**Passage given**.
--- begin ---
Why Caregivers Need Care

Some people who provide care for an elder do not realize that everything they do is part of caregiving. They may say, "This is just what families do for each other," or "This is what friends are for." However true these statements are, they tend to mask the value of the care (for the elder and the community at large) and the significant toll that this work can take.

For many caregivers, the errands, tasks, and daily care they provide are rewarding and based on feelings of love and attachment to the person they are caring for. For most elders, the care they receive enhances their health and well-being and brings comfort, companionship, practical help, and safety. The Caring for Your Parents handout The Joys of Caregiving (PDF) outlines some of the benefits caregivers experience.
--- end ---
**Provided data**.
--- begin ---
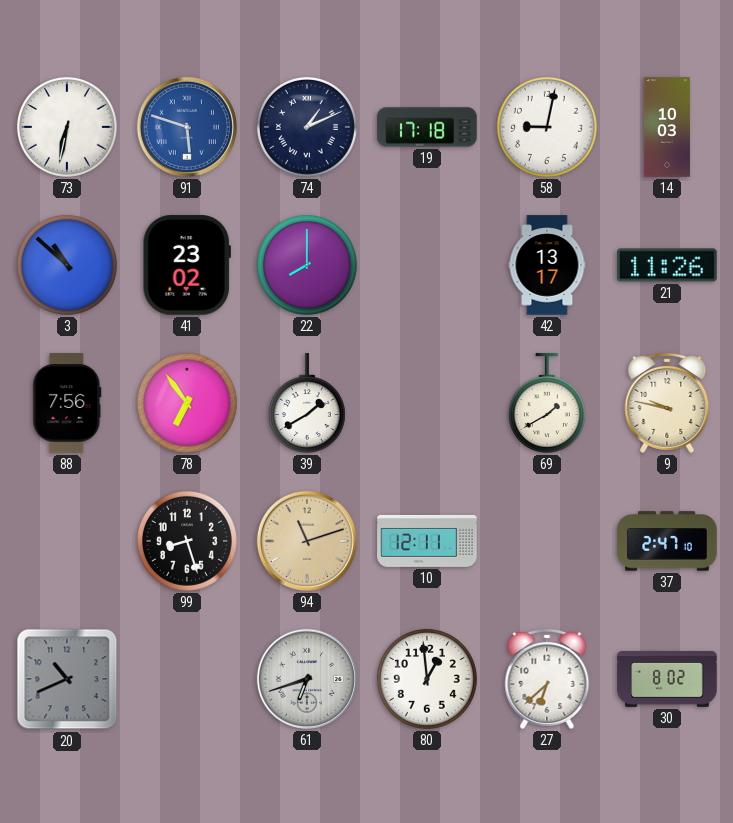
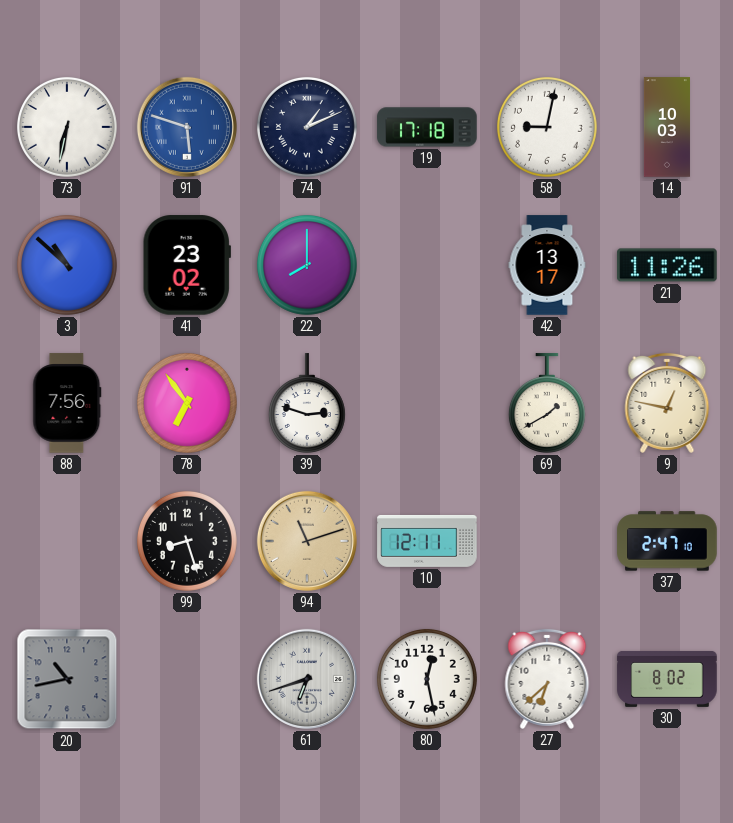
39: 1:40 -> 2:48
9: 9:47 -> 12:47
20: 10:41 -> 10:43
80: 12:59 -> 12:28
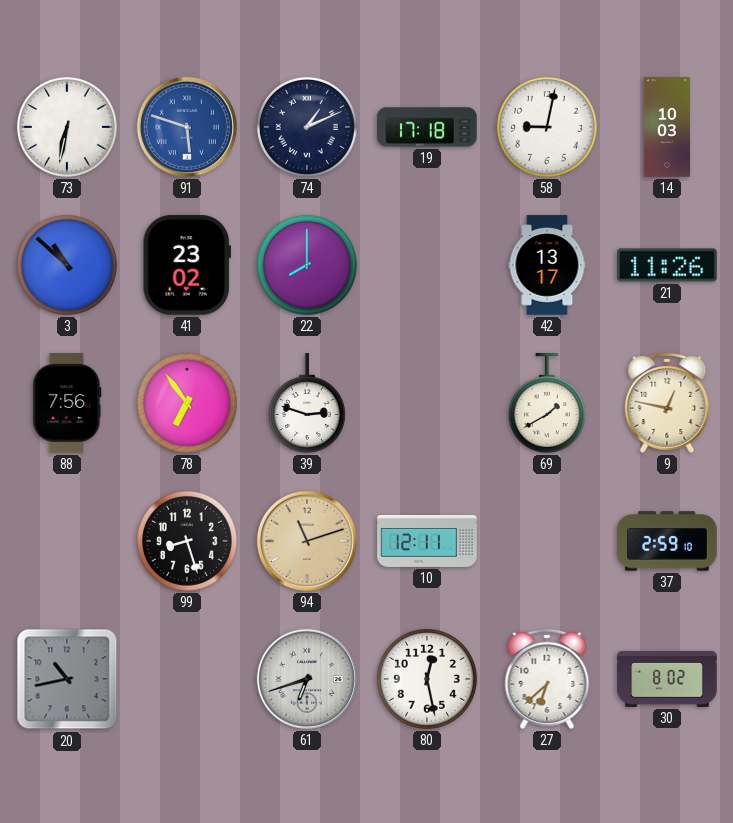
37: 2:47 -> 2:59
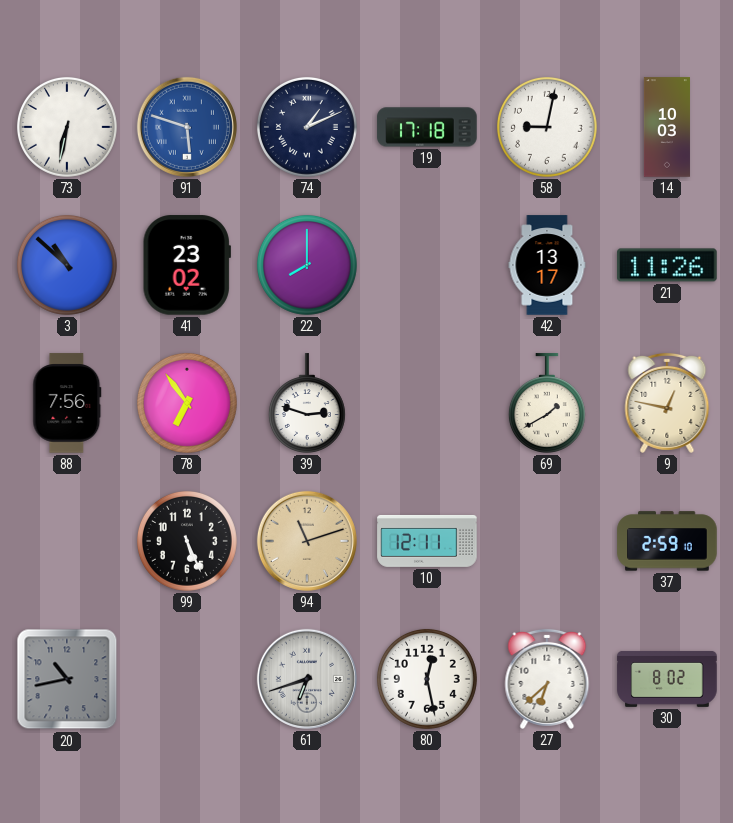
99: 8:27 -> 5:26
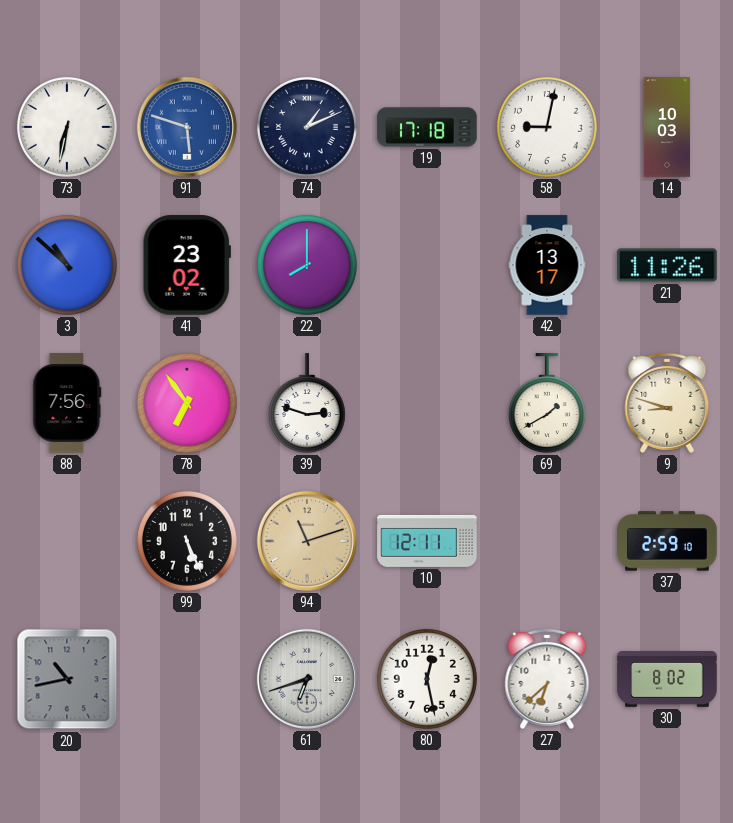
9: 12:47 -> 8:48
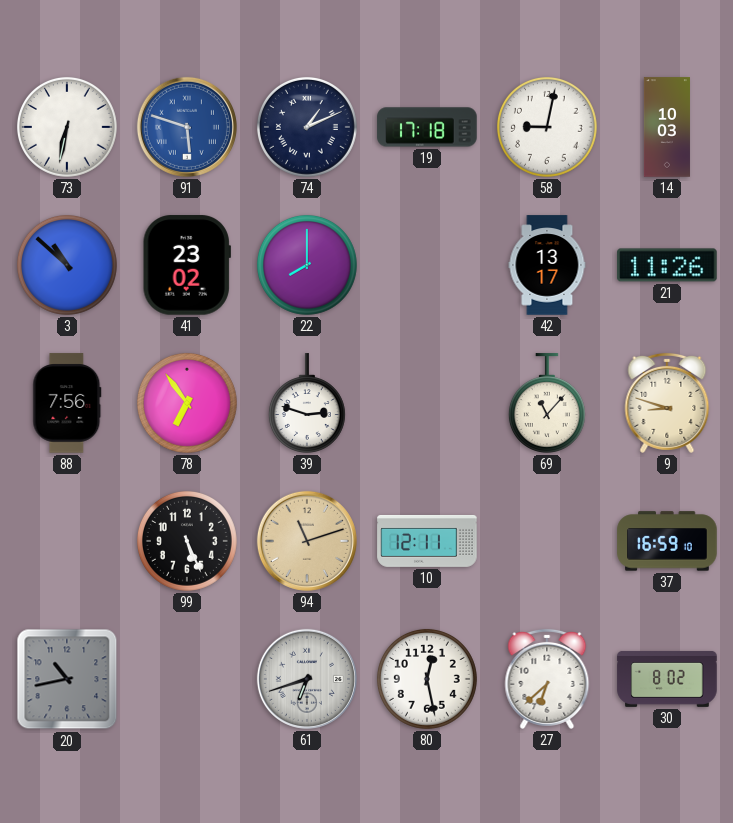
69: 1:40 -> 11:07
37: 2:59 -> 16:59
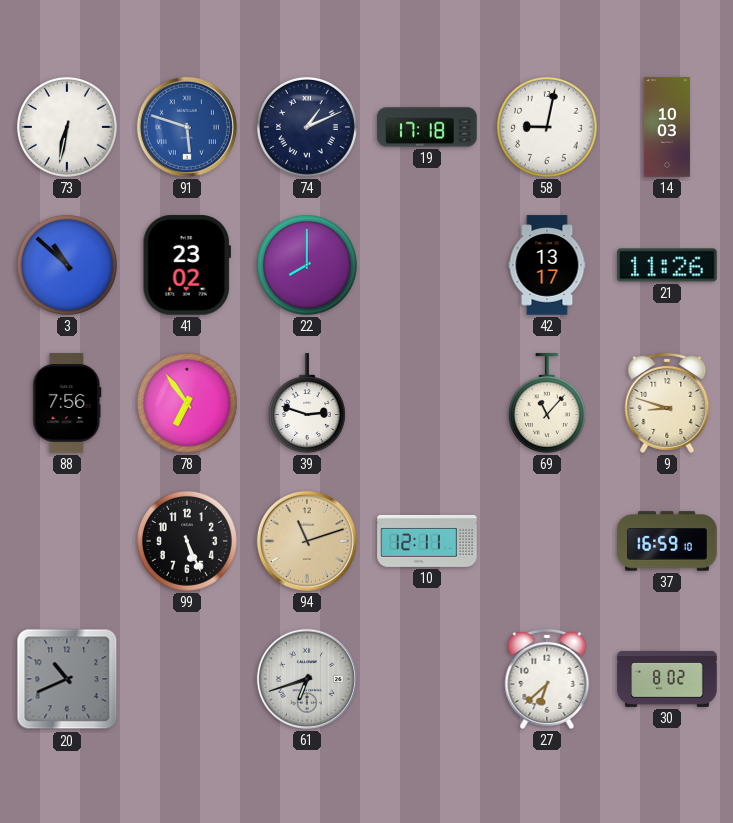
20: 10:43 -> 10:41
80: 12:28 -> none
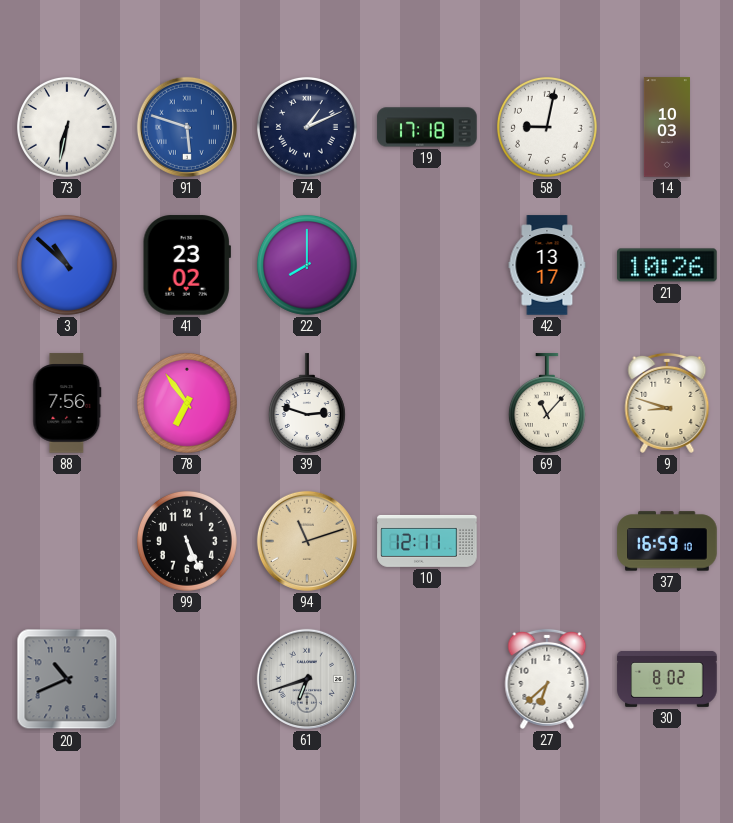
21: 11:26 -> 10:26
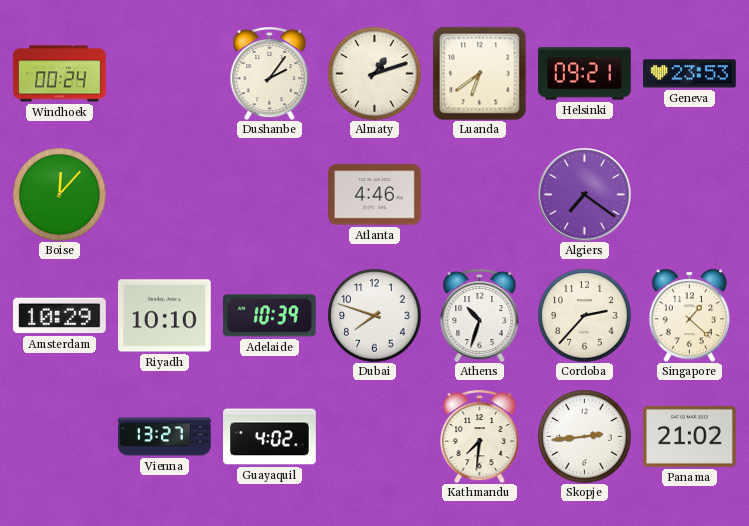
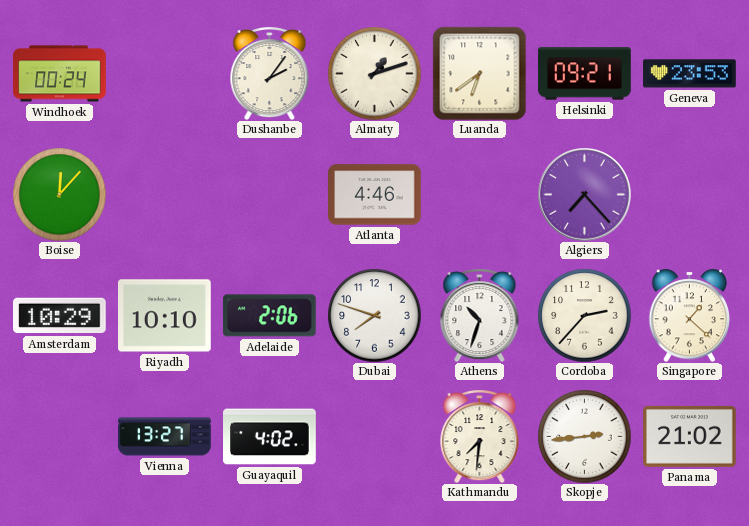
Algiers: 7:21 -> 7:23
Adelaide: 10:39 -> 2:06
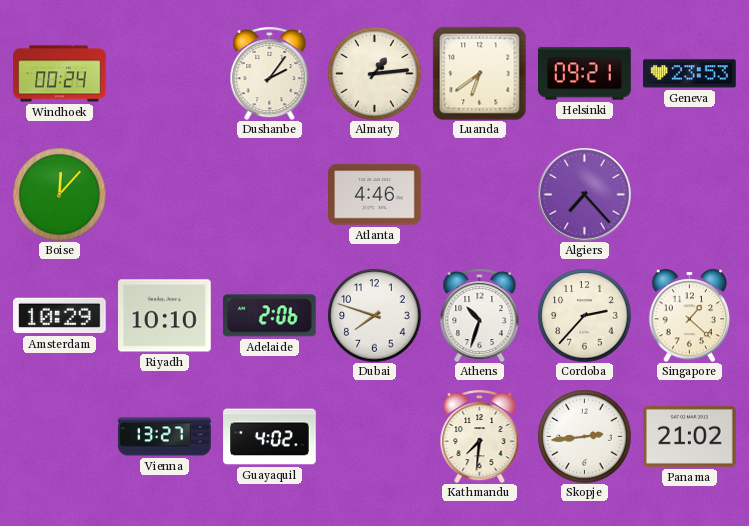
Almaty: 1:12 -> 1:14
--- end ---
From the passage above on why caregivers need care, quote word for word the part that begins with "Some people who" and ends with "benefits caregivers experience.".

**Solution for this exercise**.
Some people who provide care for an elder do not realize that everything they do is part of caregiving. They may say, "This is just what families do for each other," or "This is what friends are for." However true these statements are, they tend to mask the value of the care (for the elder and the community at large) and the significant toll that this work can take.

For many caregivers, the errands, tasks, and daily care they provide are rewarding and based on feelings of love and attachment to the person they are caring for. For most elders, the care they receive enhances their health and well-being and brings comfort, companionship, practical help, and safety. The Caring for Your Parents handout The Joys of Caregiving (PDF) outlines some of the benefits caregivers experience.